Who Goes First with More Than Two Players
A full turn ordering could be determined this way too. If this is desired and there are a lot of players, percentile dice is probably the best because, for example, if six people each roll d20, two of them will roll the same thing more than 50% of the time.
Eric Harshbarger, Robert Ford and James Ernest developed a set of four d12s each bearing 12 numbers from 1 to 48, distributed in such a way that no two numbers occur on two of the dice, and if rolled together each of the dice is equally likely to end up being highest, 2nd, 3rd, or lowest in ranking (and all 24 permutations are equally likely). They're called "Go First Dice" and are sold by Mathartfun and Maths Gear
Game Masters often need to choose from an odd number of possibilities, e.g. deciding which of 5 PCs (Player Characters) will be the first to be hit in an ambush.
Players occasionally need "odd dice" too, most famously for Goodman Games' Dungeon Crawl Classics series, which in 2005 began using an extended set of D&D dice: d3, d4, d5, d6, d7, d8, d10, d12, d14, d16, d20, d24, d34, and percentile d100.
Emulating N sides with 2N-sided dice
The simplest trick for emulation is if you have a die with twice the needed number of sides:
- If you need a d3, roll a d6, divide by 2 and round up.
- If you need a d5, roll a d10, divide by 2 and round up.
- If you need a d15, roll a d30, divide by 2 and round up.
Emulating 2N sides with N-sided dice
To "double" a die you can use a d6 plus an N-sided die. Here we'll use a d6 and a d12 to "emulate" a d24.
- Roll the two dice together.
- If the d6 is 1, 2, or 3, then the d12's value is your d24 result.
- Otherwise, add 12 to the d12's value: that is your d24 result.
This is sometimes called "using the d6 as a control die". A similar technique can be used in many different ways, some requiring more mental arithmetic than others. For example, 2d6 can be used to emulate d9 and there are specially-labeled d6s that do just that but it's not nearly as easy as the next trick:
Emulating N-1 with N-sided Dice
To roll a d7 using a d8, just roll the d8 and if you roll 8, roll again.
The same method is useful in general for any unusual dice rolls just use the next-larger type of dice. For example, to roll a d17 using a d20, roll the d20 and roll again if you get an 18, 19, or 20.
Emulating N+1 with N-sided dice
To roll a d7, use a d6 and this technique:
- Roll the d6 and note the result.
- Roll it again. If the result is different, keep the first number as your d7 result.
- If you rolled the same, then that counts as rolling 7, unless you rolled 6 twice. In that case, start over.
It can be done with 2d6 if the dice are distinguishable so you can tell which is the "first" die.
This technique can be used to select a random day of the week:
Of the 36 combinations of two d6 rolls, each weekday can be chosen 5 different ways; with just one combination (double 6's) left over: 6×6 = 5×7+1 = 36.
The same technique is used with a d4 to make d5 rolls, with a d8 to make d9 rolls, and with a d10 to make d11 rolls. However, in each of those cases the previous trick is easier and takes fewer rolls on average. But this technique is viable for using a d12 to make d13 rolls, and similarly for certain higher numbers.
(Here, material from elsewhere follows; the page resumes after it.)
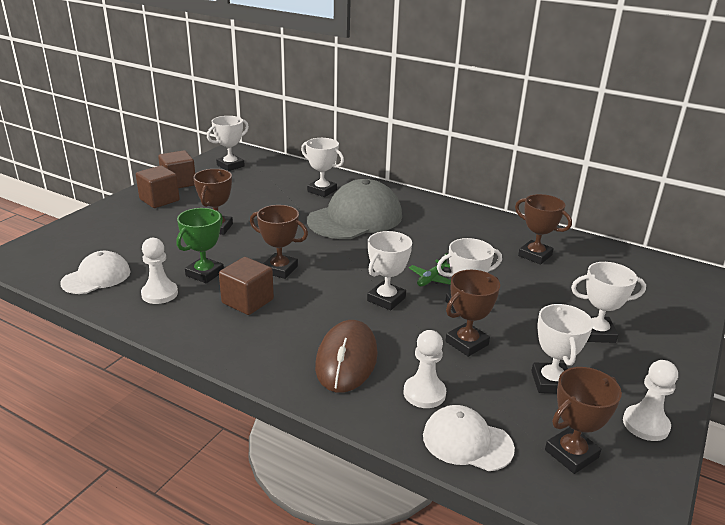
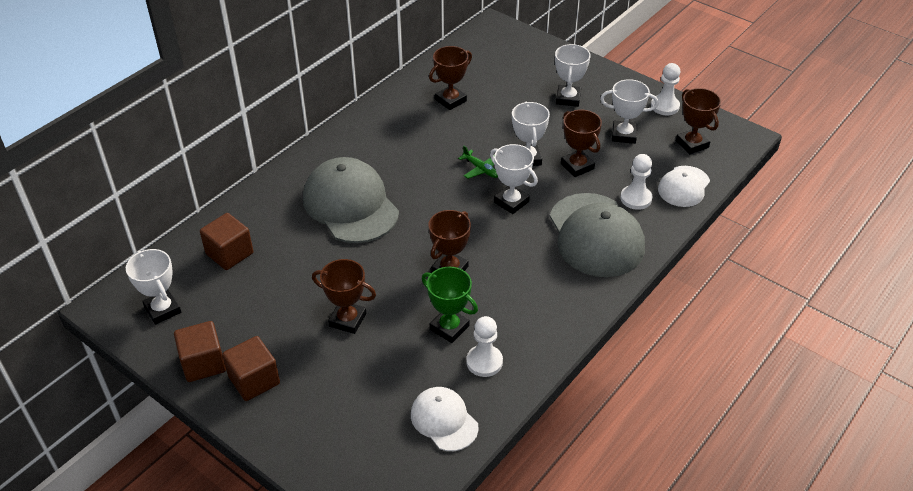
camera: 80 degrees left, 15 degrees up
(247, 301) = (505, 294): brown cube -> brown cube (229, 253)
(322, 191) = (273, 225): white trophy -> none
(346, 360) = (596, 235): brown mouse -> grey cap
Emulating Two Dice With One
This is a solution to a problem that does not really exist. If you rolled two N-sided dice but were supposed to roll one, can you (fairly) use the outcome of the two dice to pick a number from 1 to N? Yes! Just add the two together, and if the answer is greater than N, subtract N.
Emulating Two d6 With Three d6
A problem that is even less likely to exist in real life: If you have three indistinguishable d6 dice trapped inside a box, so that you can cannot roll them individually but must roll all at once, can you use this to fairly generate dice-rolls of a single d6, or of 2d6? Again, the answer is yes, and I wrote a separate article about it.